Extrait source =
__________________________________________________

L’IA est-elle raciste ? Dans la foulée des émeutes suscitées par la mort de George Floyd aux Etats-Unis, la question est revenue sur le devant de la scène, tandis que de plus en plus de voix s’élèvent pour encadrer les algorithmes et lutter contre les discriminations de tous ordres que peuvent engendrer ces technologies…
La polémique suscitée par l’usage des technologies de reconnaissance faciale dans le cadre du maintien de l’ordre aux Etats-Unis, ainsi que les biais inhérents à ces technologies, ont obligé les acteurs du secteur à réagir : Microsoft a annoncé l’arrêt de la commercialisation de ses outils de reconnaissance faciale auprès de la police, tandis qu’Amazon décrétait un moratoire d’un an sur le sujet. Quant à IBM, il a tout simplement annoncé l’abandon de ses recherches sur le sujet.

__________________________________________________

Données enregistrées =
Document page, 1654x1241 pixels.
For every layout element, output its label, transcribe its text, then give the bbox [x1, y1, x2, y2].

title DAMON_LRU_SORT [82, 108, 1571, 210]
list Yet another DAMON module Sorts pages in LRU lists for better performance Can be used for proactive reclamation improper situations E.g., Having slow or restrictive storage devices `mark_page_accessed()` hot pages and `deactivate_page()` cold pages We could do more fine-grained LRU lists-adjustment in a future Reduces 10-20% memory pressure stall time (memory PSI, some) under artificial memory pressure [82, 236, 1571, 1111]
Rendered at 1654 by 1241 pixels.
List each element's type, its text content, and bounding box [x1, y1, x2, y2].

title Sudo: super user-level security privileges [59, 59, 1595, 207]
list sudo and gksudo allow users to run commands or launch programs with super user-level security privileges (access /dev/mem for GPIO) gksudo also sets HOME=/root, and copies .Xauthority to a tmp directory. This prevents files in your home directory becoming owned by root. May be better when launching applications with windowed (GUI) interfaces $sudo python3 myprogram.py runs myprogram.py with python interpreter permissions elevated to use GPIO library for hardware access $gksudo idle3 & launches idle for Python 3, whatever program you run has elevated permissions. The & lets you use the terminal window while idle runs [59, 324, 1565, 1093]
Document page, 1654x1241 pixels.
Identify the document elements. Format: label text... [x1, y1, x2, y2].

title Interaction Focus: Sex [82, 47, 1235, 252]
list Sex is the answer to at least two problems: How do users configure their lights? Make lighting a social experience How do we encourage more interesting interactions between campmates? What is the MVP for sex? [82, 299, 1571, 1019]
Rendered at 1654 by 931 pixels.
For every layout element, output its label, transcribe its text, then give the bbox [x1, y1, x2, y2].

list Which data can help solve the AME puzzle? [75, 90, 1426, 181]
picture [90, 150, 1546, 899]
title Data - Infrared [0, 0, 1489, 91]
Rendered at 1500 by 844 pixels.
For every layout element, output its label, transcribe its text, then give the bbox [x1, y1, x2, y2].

__________________________________________________

Consigne d'exercice 1 =
Recopiez le passage de l'extrait sur l'IA et la reconnaissance faciale situé entre "L’IA est-elle raciste" et "recherches sur le sujet.", ces deux bornes incluses.
Consigne d'exercice 2 =
Dans l'extrait sur l'IA et la reconnaissance faciale, relevez toutes les entreprises nommées, s'il vous plaît.

Réponse rédigée 1 =
L’IA est-elle raciste ? Dans la foulée des émeutes suscitées par la mort de George Floyd aux Etats-Unis, la question est revenue sur le devant de la scène, tandis que de plus en plus de voix s’élèvent pour encadrer les algorithmes et lutter contre les discriminations de tous ordres que peuvent engendrer ces technologies…
La polémique suscitée par l’usage des technologies de reconnaissance faciale dans le cadre du maintien de l’ordre aux Etats-Unis, ainsi que les biais inhérents à ces technologies, ont obligé les acteurs du secteur à réagir : Microsoft a annoncé l’arrêt de la commercialisation de ses outils de reconnaissance faciale auprès de la police, tandis qu’Amazon décrétait un moratoire d’un an sur le sujet. Quant à IBM, il a tout simplement annoncé l’abandon de ses recherches sur le sujet.

Réponse rédigée 2 =
Microsoft
Amazon
IBM